▸ What the task asks:
Format the listing below as a Markdown table with two columns, Row and Line: number each row and put one line of the listing in each, leaving out blank lines.

▸ Data:
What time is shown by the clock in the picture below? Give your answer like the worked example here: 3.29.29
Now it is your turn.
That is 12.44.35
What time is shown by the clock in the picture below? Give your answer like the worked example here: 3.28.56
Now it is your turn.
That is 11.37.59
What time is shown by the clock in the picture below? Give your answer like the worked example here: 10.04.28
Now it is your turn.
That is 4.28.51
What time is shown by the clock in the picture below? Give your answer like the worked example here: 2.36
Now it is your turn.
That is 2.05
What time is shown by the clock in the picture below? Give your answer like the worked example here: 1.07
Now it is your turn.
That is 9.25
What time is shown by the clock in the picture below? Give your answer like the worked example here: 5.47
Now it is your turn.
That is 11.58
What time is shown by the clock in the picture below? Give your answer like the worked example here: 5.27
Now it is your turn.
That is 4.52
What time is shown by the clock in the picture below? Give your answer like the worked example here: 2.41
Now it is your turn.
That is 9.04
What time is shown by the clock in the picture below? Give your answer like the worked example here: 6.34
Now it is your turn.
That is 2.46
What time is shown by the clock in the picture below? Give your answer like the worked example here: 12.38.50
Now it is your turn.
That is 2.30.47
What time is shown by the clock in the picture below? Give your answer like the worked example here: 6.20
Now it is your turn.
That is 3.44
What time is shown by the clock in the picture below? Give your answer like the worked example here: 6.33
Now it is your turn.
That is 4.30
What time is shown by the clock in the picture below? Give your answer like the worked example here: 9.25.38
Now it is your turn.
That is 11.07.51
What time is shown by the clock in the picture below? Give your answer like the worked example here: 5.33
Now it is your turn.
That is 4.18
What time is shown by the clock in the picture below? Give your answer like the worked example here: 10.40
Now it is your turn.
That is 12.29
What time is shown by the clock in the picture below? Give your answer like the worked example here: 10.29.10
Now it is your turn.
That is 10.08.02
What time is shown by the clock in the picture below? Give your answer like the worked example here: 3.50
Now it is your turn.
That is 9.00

▸ Correct output:
| Row | Line |
|---|---|
| 1 | What time is shown by the clock in the picture below? Give your answer like the worked example here: 3.29.29 |
| 2 | Now it is your turn. |
| 3 | That is 12.44.35 |
| 4 | What time is shown by the clock in the picture below? Give your answer like the worked example here: 3.28.56 |
| 5 | Now it is your turn. |
| 6 | That is 11.37.59 |
| 7 | What time is shown by the clock in the picture below? Give your answer like the worked example here: 10.04.28 |
| 8 | Now it is your turn. |
| 9 | That is 4.28.51 |
| 10 | What time is shown by the clock in the picture below? Give your answer like the worked example here: 2.36 |
| 11 | Now it is your turn. |
| 12 | That is 2.05 |
| 13 | What time is shown by the clock in the picture below? Give your answer like the worked example here: 1.07 |
| 14 | Now it is your turn. |
| 15 | That is 9.25 |
| 16 | What time is shown by the clock in the picture below? Give your answer like the worked example here: 5.47 |
| 17 | Now it is your turn. |
| 18 | That is 11.58 |
| 19 | What time is shown by the clock in the picture below? Give your answer like the worked example here: 5.27 |
| 20 | Now it is your turn. |
| 21 | That is 4.52 |
| 22 | What time is shown by the clock in the picture below? Give your answer like the worked example here: 2.41 |
| 23 | Now it is your turn. |
| 24 | That is 9.04 |
| 25 | What time is shown by the clock in the picture below? Give your answer like the worked example here: 6.34 |
| 26 | Now it is your turn. |
| 27 | That is 2.46 |
| 28 | What time is shown by the clock in the picture below? Give your answer like the worked example here: 12.38.50 |
| 29 | Now it is your turn. |
| 30 | That is 2.30.47 |
| 31 | What time is shown by the clock in the picture below? Give your answer like the worked example here: 6.20 |
| 32 | Now it is your turn. |
| 33 | That is 3.44 |
| 34 | What time is shown by the clock in the picture below? Give your answer like the worked example here: 6.33 |
| 35 | Now it is your turn. |
| 36 | That is 4.30 |
| 37 | What time is shown by the clock in the picture below? Give your answer like the worked example here: 9.25.38 |
| 38 | Now it is your turn. |
| 39 | That is 11.07.51 |
| 40 | What time is shown by the clock in the picture below? Give your answer like the worked example here: 5.33 |
| 41 | Now it is your turn. |
| 42 | That is 4.18 |
| 43 | What time is shown by the clock in the picture below? Give your answer like the worked example here: 10.40 |
| 44 | Now it is your turn. |
| 45 | That is 12.29 |
| 46 | What time is shown by the clock in the picture below? Give your answer like the worked example here: 10.29.10 |
| 47 | Now it is your turn. |
| 48 | That is 10.08.02 |
| 49 | What time is shown by the clock in the picture below? Give your answer like the worked example here: 3.50 |
| 50 | Now it is your turn. |
| 51 | That is 9.00 |